--- Data for analysis Enclosed Below ---

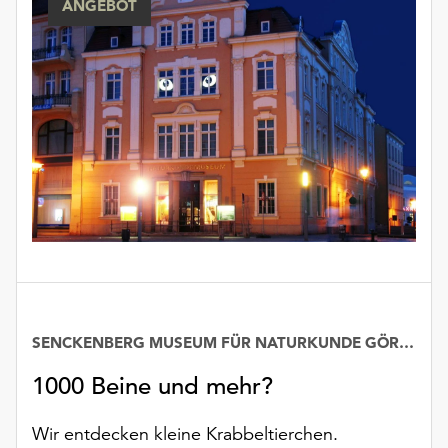
ANGEBOT
unserer
Datenschutzerklärung
oder
dem
Impressum
.
SENCKENBERG MUSEUM FÜR NATURKUNDE GÖRLITZ
1000 Beine und mehr?
Wir entdecken kleine Krabbeltierchen.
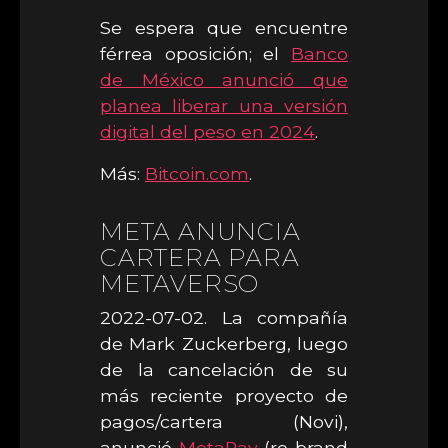
Se espera que encuentre
férrea oposición; el
Banco
de México anunció que
planea liberar una versión
digital del peso en 2024
.
Más:
Bitcoin.com
.
META ANUNCIA
CARTERA PARA
METAVERSO
2022-07-02. La compañía
de Mark Zuckerberg, luego
de la cancelación de su
más reciente proyecto de
pagos/cartera (Novi),
anunció
MetaPay
(re-brand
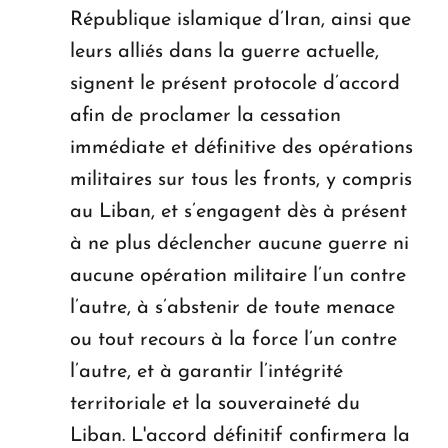
République islamique d’Iran, ainsi que
leurs alliés dans la guerre actuelle,
signent le présent protocole d’accord
afin de proclamer la cessation
immédiate et définitive des opérations
militaires sur tous les fronts, y compris
au Liban, et s’engagent dès à présent
à ne plus déclencher aucune guerre ni
aucune opération militaire l’un contre
l’autre, à s’abstenir de toute menace
ou tout recours à la force l’un contre
l’autre, et à garantir l’intégrité
territoriale et la souveraineté du
Liban. L'accord définitif confirmera la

--- End of Enclosed Data for analysis ---

* _What the task requires_:
Can you repeat the lines above word for word, without including the pictures?

* _Answer box_:
ANGEBOT
unserer
Datenschutzerklärung
oder
dem
Impressum
.
SENCKENBERG MUSEUM FÜR NATURKUNDE GÖRLITZ
1000 Beine und mehr?
Wir entdecken kleine Krabbeltierchen.
Se espera que encuentre
férrea oposición; el
Banco
de México anunció que
planea liberar una versión
digital del peso en 2024
.
Más:
Bitcoin.com
.
META ANUNCIA
CARTERA PARA
METAVERSO
2022-07-02. La compañía
de Mark Zuckerberg, luego
de la cancelación de su
más reciente proyecto de
pagos/cartera (Novi),
anunció
MetaPay
(re-brand
République islamique d’Iran, ainsi que
leurs alliés dans la guerre actuelle,
signent le présent protocole d’accord
afin de proclamer la cessation
immédiate et définitive des opérations
militaires sur tous les fronts, y compris
au Liban, et s’engagent dès à présent
à ne plus déclencher aucune guerre ni
aucune opération militaire l’un contre
l’autre, à s’abstenir de toute menace
ou tout recours à la force l’un contre
l’autre, et à garantir l’intégrité
territoriale et la souveraineté du
Liban. L'accord définitif confirmera la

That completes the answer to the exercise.